## BEGIN DATA IN THIS EXERCISE

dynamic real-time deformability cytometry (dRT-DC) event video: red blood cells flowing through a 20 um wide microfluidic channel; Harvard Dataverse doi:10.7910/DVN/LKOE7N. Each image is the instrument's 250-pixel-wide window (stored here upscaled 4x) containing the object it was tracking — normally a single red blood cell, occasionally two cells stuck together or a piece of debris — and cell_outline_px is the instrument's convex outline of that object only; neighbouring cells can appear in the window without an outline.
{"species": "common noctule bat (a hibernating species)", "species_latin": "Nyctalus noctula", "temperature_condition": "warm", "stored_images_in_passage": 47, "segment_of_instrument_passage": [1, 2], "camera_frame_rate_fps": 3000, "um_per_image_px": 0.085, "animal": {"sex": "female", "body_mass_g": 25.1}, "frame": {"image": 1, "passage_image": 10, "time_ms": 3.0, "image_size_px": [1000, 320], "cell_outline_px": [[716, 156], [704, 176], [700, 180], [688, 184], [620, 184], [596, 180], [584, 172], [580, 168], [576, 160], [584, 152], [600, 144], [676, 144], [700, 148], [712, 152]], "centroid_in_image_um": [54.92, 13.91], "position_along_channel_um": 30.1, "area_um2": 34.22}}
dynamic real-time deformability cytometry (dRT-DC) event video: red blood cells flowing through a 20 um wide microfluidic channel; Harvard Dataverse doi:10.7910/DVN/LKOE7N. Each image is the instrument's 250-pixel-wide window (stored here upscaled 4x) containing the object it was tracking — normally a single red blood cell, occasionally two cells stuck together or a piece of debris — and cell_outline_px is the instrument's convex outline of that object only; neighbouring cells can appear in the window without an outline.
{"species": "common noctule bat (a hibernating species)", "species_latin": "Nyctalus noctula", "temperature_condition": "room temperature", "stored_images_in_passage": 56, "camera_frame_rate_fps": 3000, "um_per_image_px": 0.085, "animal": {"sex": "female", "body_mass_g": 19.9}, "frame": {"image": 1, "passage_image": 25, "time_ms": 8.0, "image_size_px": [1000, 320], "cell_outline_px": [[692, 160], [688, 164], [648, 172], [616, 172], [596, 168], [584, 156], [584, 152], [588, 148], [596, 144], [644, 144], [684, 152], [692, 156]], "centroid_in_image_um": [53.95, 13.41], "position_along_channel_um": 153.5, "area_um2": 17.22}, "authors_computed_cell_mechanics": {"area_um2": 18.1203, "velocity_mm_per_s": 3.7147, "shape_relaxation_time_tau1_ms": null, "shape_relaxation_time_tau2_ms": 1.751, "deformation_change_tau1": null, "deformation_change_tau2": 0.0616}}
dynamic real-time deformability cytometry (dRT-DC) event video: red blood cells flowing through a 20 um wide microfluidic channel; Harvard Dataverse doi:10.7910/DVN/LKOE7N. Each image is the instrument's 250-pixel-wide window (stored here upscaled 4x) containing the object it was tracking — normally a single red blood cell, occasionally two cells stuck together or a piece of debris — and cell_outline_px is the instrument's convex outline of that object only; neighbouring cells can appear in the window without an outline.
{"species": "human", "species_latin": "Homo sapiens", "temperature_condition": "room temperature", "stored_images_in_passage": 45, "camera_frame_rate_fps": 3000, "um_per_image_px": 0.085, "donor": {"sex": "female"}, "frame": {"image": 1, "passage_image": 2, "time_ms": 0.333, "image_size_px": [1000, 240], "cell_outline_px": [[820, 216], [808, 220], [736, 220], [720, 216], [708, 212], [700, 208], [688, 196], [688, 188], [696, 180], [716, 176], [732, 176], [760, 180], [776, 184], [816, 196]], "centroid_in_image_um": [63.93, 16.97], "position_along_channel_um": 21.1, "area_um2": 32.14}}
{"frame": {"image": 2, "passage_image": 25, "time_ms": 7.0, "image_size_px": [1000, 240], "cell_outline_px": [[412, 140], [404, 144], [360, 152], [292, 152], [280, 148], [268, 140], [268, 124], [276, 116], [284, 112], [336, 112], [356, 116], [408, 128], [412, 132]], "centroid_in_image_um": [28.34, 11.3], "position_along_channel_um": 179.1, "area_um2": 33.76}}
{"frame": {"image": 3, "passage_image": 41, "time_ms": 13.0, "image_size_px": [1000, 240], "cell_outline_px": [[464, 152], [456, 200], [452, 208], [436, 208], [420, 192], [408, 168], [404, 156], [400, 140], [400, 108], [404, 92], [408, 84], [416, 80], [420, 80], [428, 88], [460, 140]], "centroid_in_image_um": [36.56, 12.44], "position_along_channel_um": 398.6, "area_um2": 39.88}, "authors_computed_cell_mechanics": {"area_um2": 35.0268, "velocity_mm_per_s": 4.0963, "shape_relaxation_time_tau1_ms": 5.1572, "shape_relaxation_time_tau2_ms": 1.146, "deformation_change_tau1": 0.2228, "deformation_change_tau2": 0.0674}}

## END DATA IN THIS EXERCISE

* EXERCISE DESCRIPTION *
Every line of the records above needs to be given again exactly.

* SOLVED EXERCISE *
dynamic real-time deformability cytometry (dRT-DC) event video: red blood cells flowing through a 20 um wide microfluidic channel; Harvard Dataverse doi:10.7910/DVN/LKOE7N. Each image is the instrument's 250-pixel-wide window (stored here upscaled 4x) containing the object it was tracking — normally a single red blood cell, occasionally two cells stuck together or a piece of debris — and cell_outline_px is the instrument's convex outline of that object only; neighbouring cells can appear in the window without an outline.
{"species": "common noctule bat (a hibernating species)", "species_latin": "Nyctalus noctula", "temperature_condition": "warm", "stored_images_in_passage": 47, "segment_of_instrument_passage": [1, 2], "camera_frame_rate_fps": 3000, "um_per_image_px": 0.085, "animal": {"sex": "female", "body_mass_g": 25.1}, "frame": {"image": 1, "passage_image": 10, "time_ms": 3.0, "image_size_px": [1000, 320], "cell_outline_px": [[716, 156], [704, 176], [700, 180], [688, 184], [620, 184], [596, 180], [584, 172], [580, 168], [576, 160], [584, 152], [600, 144], [676, 144], [700, 148], [712, 152]], "centroid_in_image_um": [54.92, 13.91], "position_along_channel_um": 30.1, "area_um2": 34.22}}
dynamic real-time deformability cytometry (dRT-DC) event video: red blood cells flowing through a 20 um wide microfluidic channel; Harvard Dataverse doi:10.7910/DVN/LKOE7N. Each image is the instrument's 250-pixel-wide window (stored here upscaled 4x) containing the object it was tracking — normally a single red blood cell, occasionally two cells stuck together or a piece of debris — and cell_outline_px is the instrument's convex outline of that object only; neighbouring cells can appear in the window without an outline.
{"species": "common noctule bat (a hibernating species)", "species_latin": "Nyctalus noctula", "temperature_condition": "room temperature", "stored_images_in_passage": 56, "camera_frame_rate_fps": 3000, "um_per_image_px": 0.085, "animal": {"sex": "female", "body_mass_g": 19.9}, "frame": {"image": 1, "passage_image": 25, "time_ms": 8.0, "image_size_px": [1000, 320], "cell_outline_px": [[692, 160], [688, 164], [648, 172], [616, 172], [596, 168], [584, 156], [584, 152], [588, 148], [596, 144], [644, 144], [684, 152], [692, 156]], "centroid_in_image_um": [53.95, 13.41], "position_along_channel_um": 153.5, "area_um2": 17.22}, "authors_computed_cell_mechanics": {"area_um2": 18.1203, "velocity_mm_per_s": 3.7147, "shape_relaxation_time_tau1_ms": null, "shape_relaxation_time_tau2_ms": 1.751, "deformation_change_tau1": null, "deformation_change_tau2": 0.0616}}
dynamic real-time deformability cytometry (dRT-DC) event video: red blood cells flowing through a 20 um wide microfluidic channel; Harvard Dataverse doi:10.7910/DVN/LKOE7N. Each image is the instrument's 250-pixel-wide window (stored here upscaled 4x) containing the object it was tracking — normally a single red blood cell, occasionally two cells stuck together or a piece of debris — and cell_outline_px is the instrument's convex outline of that object only; neighbouring cells can appear in the window without an outline.
{"species": "human", "species_latin": "Homo sapiens", "temperature_condition": "room temperature", "stored_images_in_passage": 45, "camera_frame_rate_fps": 3000, "um_per_image_px": 0.085, "donor": {"sex": "female"}, "frame": {"image": 1, "passage_image": 2, "time_ms": 0.333, "image_size_px": [1000, 240], "cell_outline_px": [[820, 216], [808, 220], [736, 220], [720, 216], [708, 212], [700, 208], [688, 196], [688, 188], [696, 180], [716, 176], [732, 176], [760, 180], [776, 184], [816, 196]], "centroid_in_image_um": [63.93, 16.97], "position_along_channel_um": 21.1, "area_um2": 32.14}}
{"frame": {"image": 2, "passage_image": 25, "time_ms": 7.0, "image_size_px": [1000, 240], "cell_outline_px": [[412, 140], [404, 144], [360, 152], [292, 152], [280, 148], [268, 140], [268, 124], [276, 116], [284, 112], [336, 112], [356, 116], [408, 128], [412, 132]], "centroid_in_image_um": [28.34, 11.3], "position_along_channel_um": 179.1, "area_um2": 33.76}}
{"frame": {"image": 3, "passage_image": 41, "time_ms": 13.0, "image_size_px": [1000, 240], "cell_outline_px": [[464, 152], [456, 200], [452, 208], [436, 208], [420, 192], [408, 168], [404, 156], [400, 140], [400, 108], [404, 92], [408, 84], [416, 80], [420, 80], [428, 88], [460, 140]], "centroid_in_image_um": [36.56, 12.44], "position_along_channel_um": 398.6, "area_um2": 39.88}, "authors_computed_cell_mechanics": {"area_um2": 35.0268, "velocity_mm_per_s": 4.0963, "shape_relaxation_time_tau1_ms": 5.1572, "shape_relaxation_time_tau2_ms": 1.146, "deformation_change_tau1": 0.2228, "deformation_change_tau2": 0.0674}}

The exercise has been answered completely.